Devant le vieux pont Anne de Beaujeu, datant de 1734, la Maison de la presse indique en vitrine être toujours en recherche d’un apprenti vendeur. Sur les quais de Loire, inutile de trouver un petit bistrot ouvert. Nous sommes un jour de l’ Ascension, et dans l’hexagone, ce n’est pas toujours difficile de travailler.

Plus loin à Briare, célèbre pour son Pont-canal du XVII eme siècle et ses fameux émaux, le bourg est propret et assez vivant au centre et jusqu’à la place de l’église Saint-Etienne. En revanche, dès que vous quittez la rue principale : presqu’un village fantôme. De belles rues pavées, des maisons de belle allure en enfilade presque toutes fermées ; sur certaines d’entre elles, de perceptibles enseignes qui attestent que le village grouillait d’activité. On en est loin aujourd’hui. À quelques centaines de mètres, la Loire poursuit son cheminement tranquille dans un paysage grandiose que seuls les cyclotouristes semblent avoir redécouverts, quitte à provenir de Hollande.

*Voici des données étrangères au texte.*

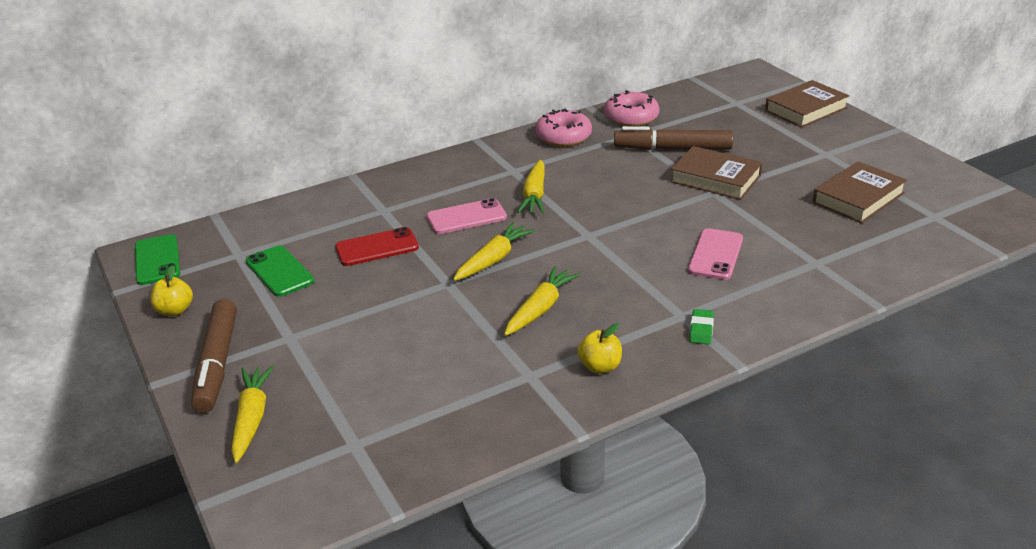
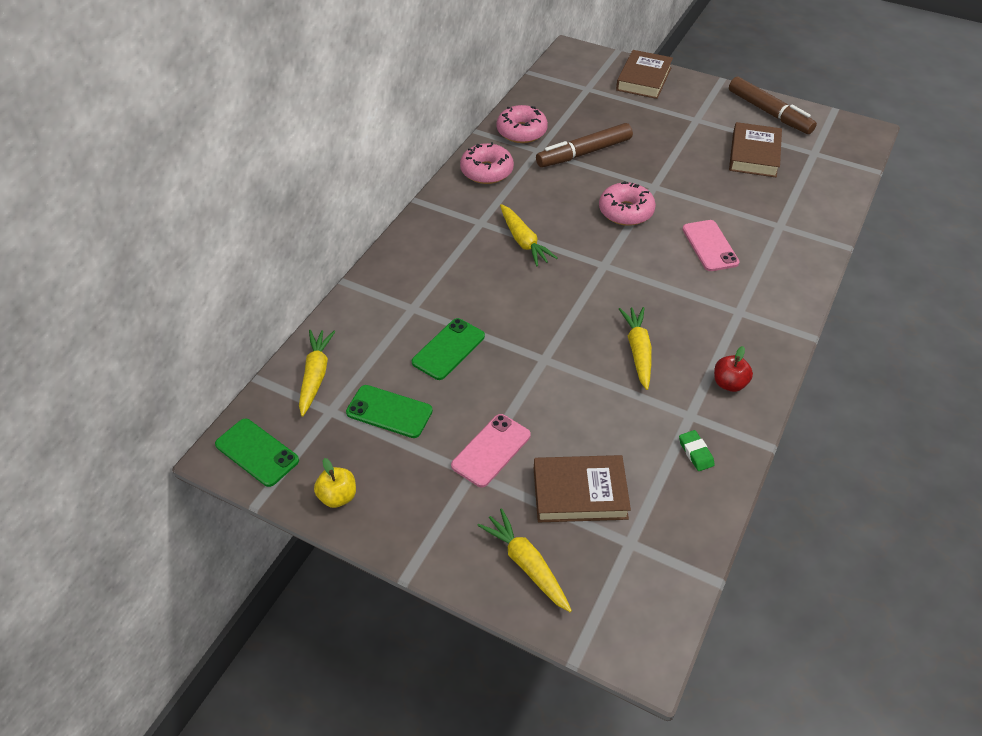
camera: 35 degrees left, 15 degrees up
brown marker [191,299,237,413] -> brown marker moved to [729,77,817,134]
red phone [335,227,419,266] -> green phone [412,318,485,380]
pink phone [426,198,507,234] -> pink phone moved to [451,414,531,488]
yellow carrot [453,222,535,281] -> yellow carrot moved to [299,330,335,417]
yellow apple [578,323,622,374] -> red apple [714,346,753,392]
brown book [670,146,762,200] -> brown book moved to [534,455,631,522]
green eraser [689,309,714,344] -> green eraser moved to [679,430,715,471]
none -> pink donut [599,181,656,226]

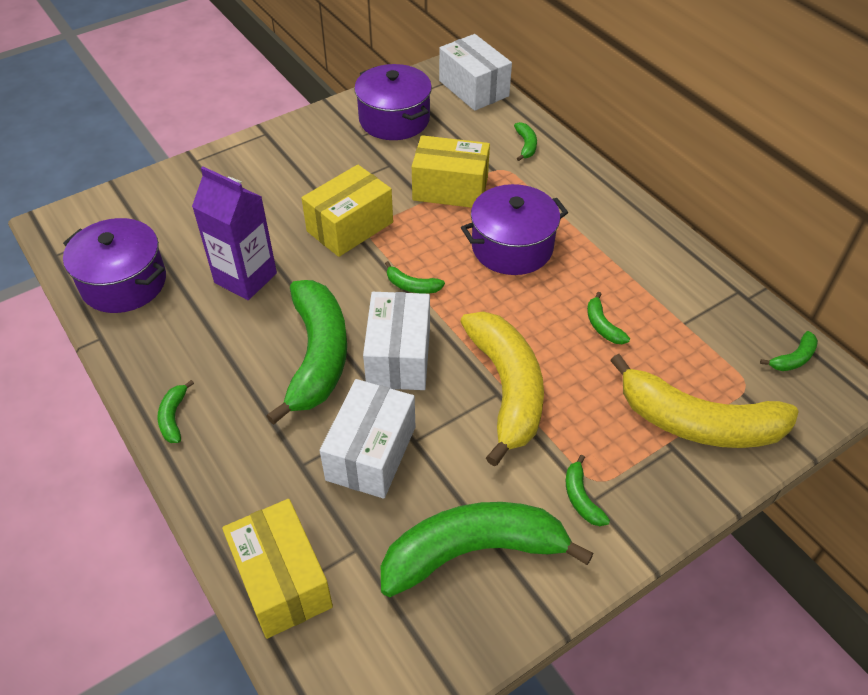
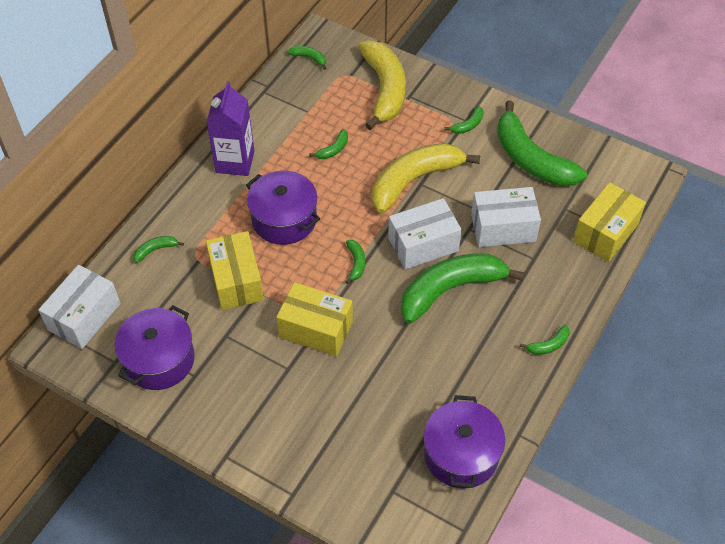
camera: 115 degrees left, 5 degrees up
purple carton [192,167,277,300] -> purple carton moved to [206,81,254,176]

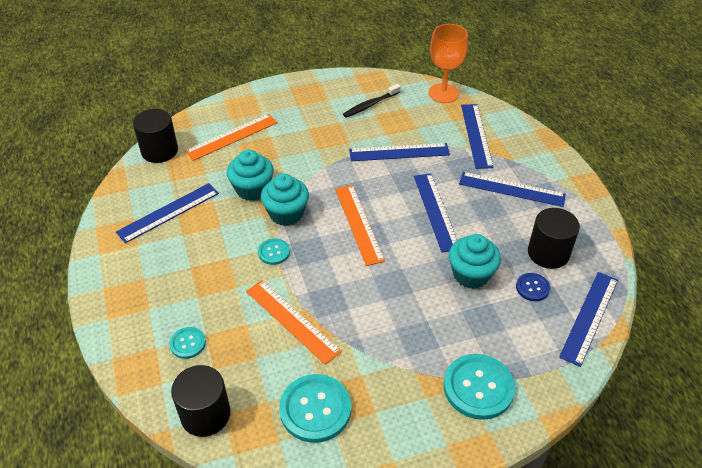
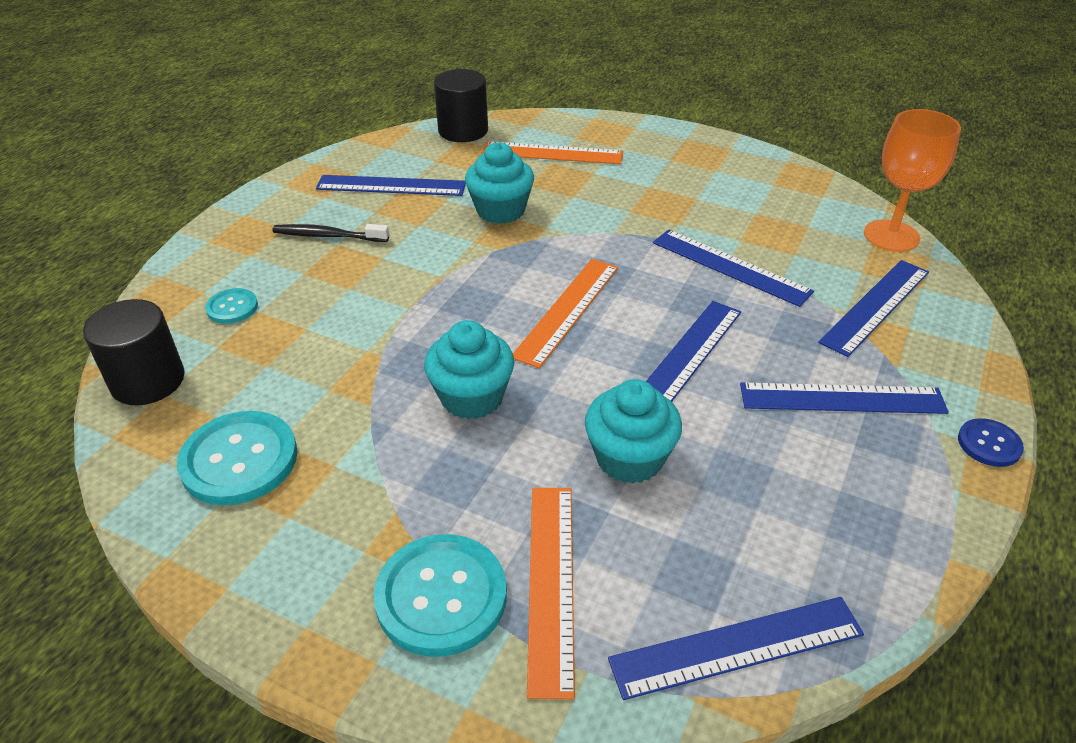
camera: 45 degrees right, 5 degrees down
orange ruler [246,280,342,365] -> orange ruler moved to [527,488,575,699]
turquoise button [258,238,290,265] -> none
turquoise cupcake [261,174,309,226] -> turquoise cupcake moved to [424,320,514,420]
black toothbrush [343,84,401,118] -> black toothbrush moved to [272,224,389,242]
blue ruler [459,172,566,207] -> blue ruler turned 60 degrees counterclockwise [740,382,949,414]
blue button [516,273,550,301] -> blue button moved to [958,418,1024,467]
black cylinder [528,208,580,269] -> none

Ces villages fermés devraient être un vrai sujet surtout en période de pénurie de logements. N’est-Il pas temps pour le ministre du logement d’essayer de réhabiliter ou de chercher à rénover ces logements anciens fermés de nos bourgades plutôt que de s’escrimer à construire plus de zones pavillonnaires quand ce ne sont pas des barres d’immeuble. Arnaud Montebourg bizarrement est un des seuls à en avoir parlé. C’est étrange. On n’entend pas les écologistes sur le sujet. Il est vrai que les habitants envolés ou partis ailleurs ne votent guère.

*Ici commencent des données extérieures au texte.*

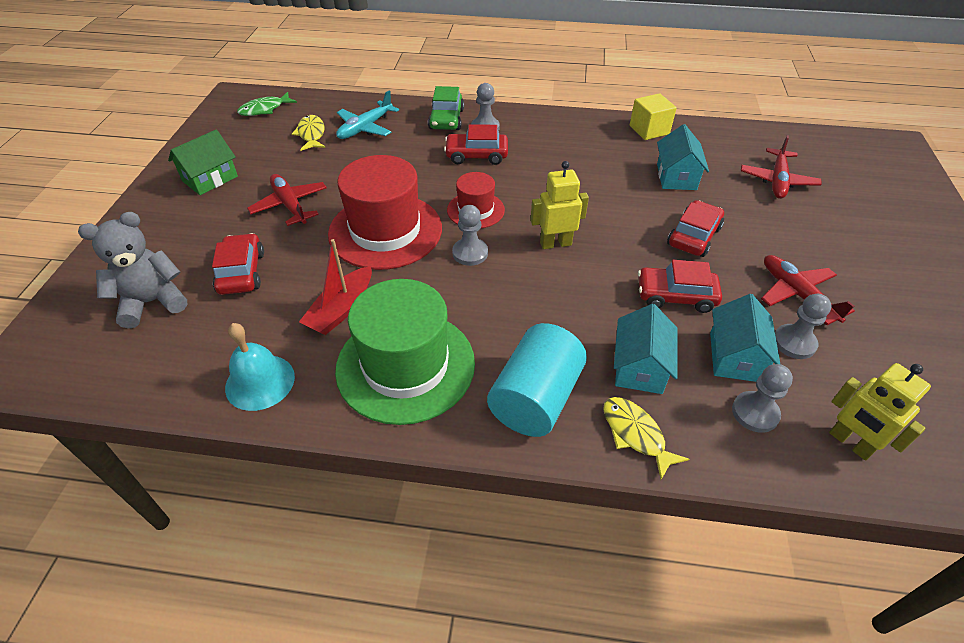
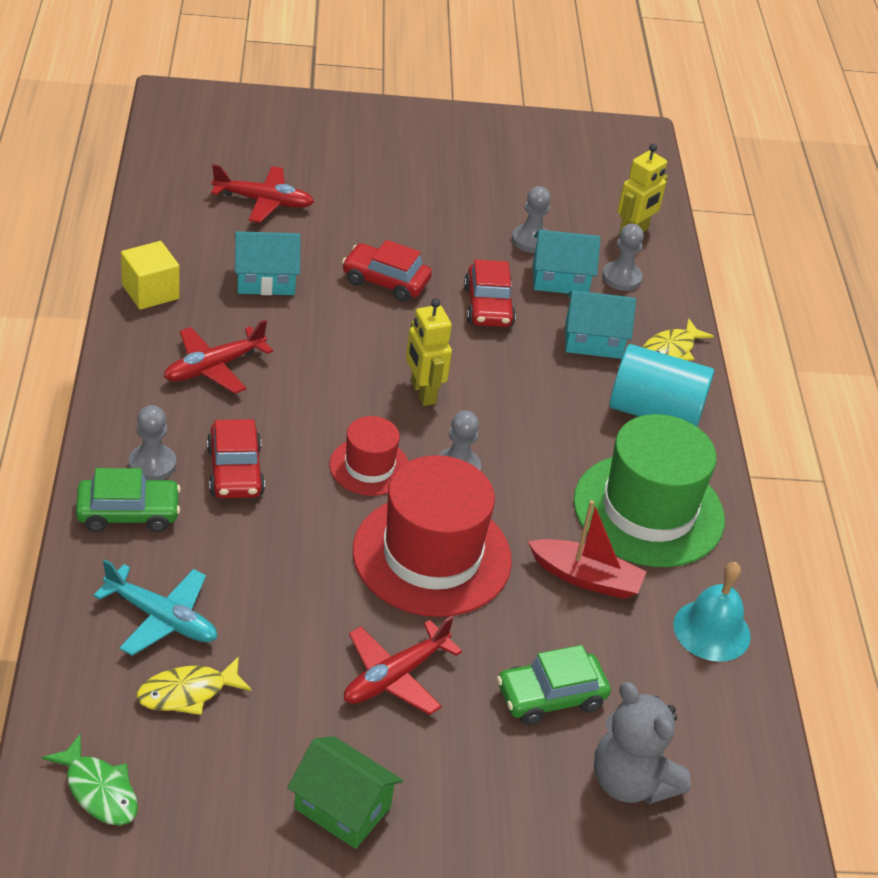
camera: 105 degrees left, 5 degrees down
red car [212,233,264,295] -> green car [497,645,611,725]
red plane [761,255,855,325] -> red plane moved to [164,320,273,394]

À Autun, la place du Champ de mars grouille de monde. Et bien peu de souviennent que c’est là que Bonaparte a été initié au Français en 1779, à l’âge de 10 ans et durant quatre mois. Cela ne lui a pas si mal réussi. Talleyrand a été aussi nommé un temps évêque, en 1788, même si on ne l’y a guère beaucoup vu (20 jours au maximum) dans la cité Eduenne.

À propos d’Eduens quand j’interroge à la réceptionniste de L’Hotel des Jardins du Lac, celle-ci me renvoie à un centre commercial mais aucunement au nom d’une tribu gallo-romaine. Le mont Bibracte n’est pourtant pas loin, celui sacré des grands chefs gaulois au pied du Mont-Beuvray, celui aussi sur lequel voulait se faire enterrer justement Francois Mitterrand aux côtés des tombes de nos vénérables chefs Éduens.

Ce ne fut pas autorisé tout président qu’il soit. Un dernier coup de Jarnac même si à Château-Chinon trône sur un panneau indicatif à l’entrée l’auguste visage de son altière silhouette. Château-Chinon, petite ville du Morvan où l’hôtel du Vieux Morvan, celui-la même où il appris sa victoire en 1981 et qui depuis à été sacrément modernisé. Un peu comme le PS, tellement modernisé du reste qu’ on finirait bien par le perdre.

Un peu plus loin, Montceau-les-Mines relancée par sa gare TGV, 1h30 de Paris, n’en finit pas de repeindre ses façades, mais sans avoir jamais le charme d’un Cluny. La vénérable abbaye, fondée en 910 par Guillaume le pieux, première église de la Chrétienté d’Europe, édifiée bien avant Rome et qui fut détruite à la Révolution. Ce génie propre que nous avons de mettre à bas ce qui nous porte en avant. Les 35 heures ont porté un coup décisif à notre désindustrialisation. L’économiste Christian Saint-Etienne le rappelle à juste titre.

À Vonnas, dans la Bresse, c’est un autre registre. De ce petit village de l’Ain, Georges Blanc à fait un temple de la gastronomie française. Du monde entier, on se presse pour participer aux agapes de ce Maître Chef, trois étoiles au Michelin et qui se vante à juste titre de rester le seul au palmarès du Bibendum sans discontinuer depuis 90 ans. À écouter Georges Blanc : l’affaire n’est pas pliée mais il vise le record des 100 ans. Gageons qu’il fera plus.

Georges Blanc avec plus de 340 salariés et plus de 10 établissements à lui seul à de quoi séduire le monde…
Ainsi va la France, un potentiel inimaginable pour une population qui souvent n’en a même plus conscience tant elle entend parler de soi en mal. La réussite, c’est d’abord dans la tête. Raison de plus pour que nos médias infusent rêve et ambition à tous et à chacun. On en est loin, ce n’est pas grave. Continuons d’avancer. Nous en avons vu d’autres.